Belge alıntısı =
Kabataş olayına ilişkin MOBESE kayıtlarının yayımladığı tarihi hatırlatan Kaplan, "Kabataş hadisesinde MOBESE kayıtları ne zaman sızdırıldı dersiniz.. 17-25 Aralık operasyonundan sonra ve 31 Mart seçimlerinden hemen önce. O kamera kayıtlarındaki yarım dakikalık kısımda kadının başına ne geldiğini göremiyoruz. Ama bunun üzerinden Kabataş yalanı diye tutturdular gidiyorlar." dedi.
Hilal Kaplan, "Ortada bir yalan varsa onun hesabını önce yayan ve istisnasız hepsi AK Parti karşıtı cephede duran gazetecilere soracaksınız. Bize değil!" ifadelerini kullanarak Elif Çakır'ı işaret etti. Kaplan, CNN Türk ekranında Şirin Payzın'ın moderatörlüğündeki bir programda İsmail Saymaz ve Elif Çakır arasında yaşanan Kabataş tartışmasını hatırlattı. O gün Star gazetesinde yazan Çakır ile Hürriyet muhabiri Saymaz arasındaki diyalog şöyleydi:
Saymaz: Elif Çakır ve Zehra Dervelioğlu'nun ikisi de yargılanmalıdır.
Çakır: Neden?
Saymaz: Çünkü siz bu toplumu dini değerlerin etrafında karşı karşıya getirdiniz.
Çakır: Bakın dini değerler karşısından değil..

Veri alıntıları =
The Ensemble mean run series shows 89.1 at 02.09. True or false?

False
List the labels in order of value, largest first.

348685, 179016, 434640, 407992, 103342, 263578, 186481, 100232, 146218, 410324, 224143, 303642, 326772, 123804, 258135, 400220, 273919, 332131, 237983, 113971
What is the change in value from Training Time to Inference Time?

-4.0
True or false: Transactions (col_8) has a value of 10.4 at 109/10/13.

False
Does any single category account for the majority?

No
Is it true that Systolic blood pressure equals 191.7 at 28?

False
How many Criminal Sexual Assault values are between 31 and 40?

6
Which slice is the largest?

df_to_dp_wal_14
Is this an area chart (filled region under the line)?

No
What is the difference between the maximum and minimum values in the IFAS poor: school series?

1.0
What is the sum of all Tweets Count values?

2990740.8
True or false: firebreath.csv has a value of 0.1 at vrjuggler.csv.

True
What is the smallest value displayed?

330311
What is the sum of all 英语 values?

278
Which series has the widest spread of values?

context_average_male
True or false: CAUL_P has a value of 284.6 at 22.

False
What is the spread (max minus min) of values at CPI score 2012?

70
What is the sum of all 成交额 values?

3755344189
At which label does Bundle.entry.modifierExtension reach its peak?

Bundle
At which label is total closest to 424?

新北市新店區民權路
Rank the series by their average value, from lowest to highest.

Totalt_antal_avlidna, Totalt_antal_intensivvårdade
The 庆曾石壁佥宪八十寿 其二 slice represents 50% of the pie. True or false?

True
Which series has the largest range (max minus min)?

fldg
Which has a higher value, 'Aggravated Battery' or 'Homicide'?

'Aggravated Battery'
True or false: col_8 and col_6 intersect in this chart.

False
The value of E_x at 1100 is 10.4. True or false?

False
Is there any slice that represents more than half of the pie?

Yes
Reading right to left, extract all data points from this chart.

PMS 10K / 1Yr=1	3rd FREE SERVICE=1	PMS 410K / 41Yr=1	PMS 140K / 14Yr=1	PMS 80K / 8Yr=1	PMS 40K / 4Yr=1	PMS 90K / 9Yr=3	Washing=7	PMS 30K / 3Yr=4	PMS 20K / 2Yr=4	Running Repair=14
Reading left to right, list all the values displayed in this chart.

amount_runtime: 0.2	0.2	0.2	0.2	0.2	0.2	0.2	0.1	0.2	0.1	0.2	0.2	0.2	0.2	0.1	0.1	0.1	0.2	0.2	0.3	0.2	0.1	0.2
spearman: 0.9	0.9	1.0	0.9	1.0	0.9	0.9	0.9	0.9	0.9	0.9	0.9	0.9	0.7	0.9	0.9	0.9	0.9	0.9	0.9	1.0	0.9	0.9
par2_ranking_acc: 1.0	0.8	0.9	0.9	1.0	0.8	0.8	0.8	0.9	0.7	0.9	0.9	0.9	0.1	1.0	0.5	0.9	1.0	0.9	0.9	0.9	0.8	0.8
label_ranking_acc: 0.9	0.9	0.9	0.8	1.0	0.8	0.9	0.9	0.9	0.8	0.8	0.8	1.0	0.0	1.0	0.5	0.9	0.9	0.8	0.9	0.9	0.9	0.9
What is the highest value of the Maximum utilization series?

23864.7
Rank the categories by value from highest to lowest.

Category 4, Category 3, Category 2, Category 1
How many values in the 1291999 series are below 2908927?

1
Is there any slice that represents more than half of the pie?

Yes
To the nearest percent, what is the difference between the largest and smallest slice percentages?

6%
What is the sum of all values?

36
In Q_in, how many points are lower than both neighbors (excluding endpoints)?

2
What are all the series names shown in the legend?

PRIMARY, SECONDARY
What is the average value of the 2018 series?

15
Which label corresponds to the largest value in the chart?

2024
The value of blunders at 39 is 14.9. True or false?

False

Metin üzerine sorular =
A – Kabataş tartışmasını anlatan metne göre Elif Çakır o gün hangi gazetede yazıyordu?
B – Kabataş tartışmasını anlatan metnin "Kabataş olayına ilişkin" ile başlayıp "ikisi de yargılanmalıdır." ile biten kısmını, "CNN Türk" ifadesini "NTV" ile değiştirerek yeniden yazın.
C – Kabataş tartışmasını anlatan metni kaldığı yerden sürdürün.

Yanıtlarınız =
A – Elif Çakır o gün Star gazetesinde yazıyordu.

B –
Kabataş olayına ilişkin MOBESE kayıtlarının yayımladığı tarihi hatırlatan Kaplan, "Kabataş hadisesinde MOBESE kayıtları ne zaman sızdırıldı dersiniz.. 17-25 Aralık operasyonundan sonra ve 31 Mart seçimlerinden hemen önce. O kamera kayıtlarındaki yarım dakikalık kısımda kadının başına ne geldiğini göremiyoruz. Ama bunun üzerinden Kabataş yalanı diye tutturdular gidiyorlar." dedi.
Hilal Kaplan, "Ortada bir yalan varsa onun hesabını önce yayan ve istisnasız hepsi AK Parti karşıtı cephede duran gazetecilere soracaksınız. Bize değil!" ifadelerini kullanarak Elif Çakır'ı işaret etti. Kaplan, NTV ekranında Şirin Payzın'ın moderatörlüğündeki bir programda İsmail Saymaz ve Elif Çakır arasında yaşanan Kabataş tartışmasını hatırlattı. O gün Star gazetesinde yazan Çakır ile Hürriyet muhabiri Saymaz arasındaki diyalog şöyleydi:
Saymaz: Elif Çakır ve Zehra Dervelioğlu'nun ikisi de yargılanmalıdır.

C –
Saymaz: Bu toplumun dindar insanlarını, sizin dinsiz diye ilan ettiğiniz Gezi parkı göstericilerinin üzerine salmak istediniz. Dolmabahçe'de kırdırtmak istediniz. Şimdi ispatlayın. 70 tane bandanalı, üzeri çıplak insan nerede?
Daha sonra Star gazetesinden ayrılarak, Karar'ın dijital platformunda yayın yapmaya aşlayan Elif Çakır'ın İsmail Saymaz ile olan konuşmasındaki samimiyet dikkat çekiyordu.
Çakır: Hoş geldin İsmail. Ekranlarını yeni açanlar için Sözcü gazetesi yazarı İsmail Saymaz bizlerle. Yayından çıktın buraya geldin. Teşekkür ediyorum.
Saymaz: Yayından çıkmadım. Arabadan çıktım. Arabada yayına bağlandım. (Gülüşmeler..)
Çakır: Biliyorsun, ben sana bilgisayar ayarlamıştım.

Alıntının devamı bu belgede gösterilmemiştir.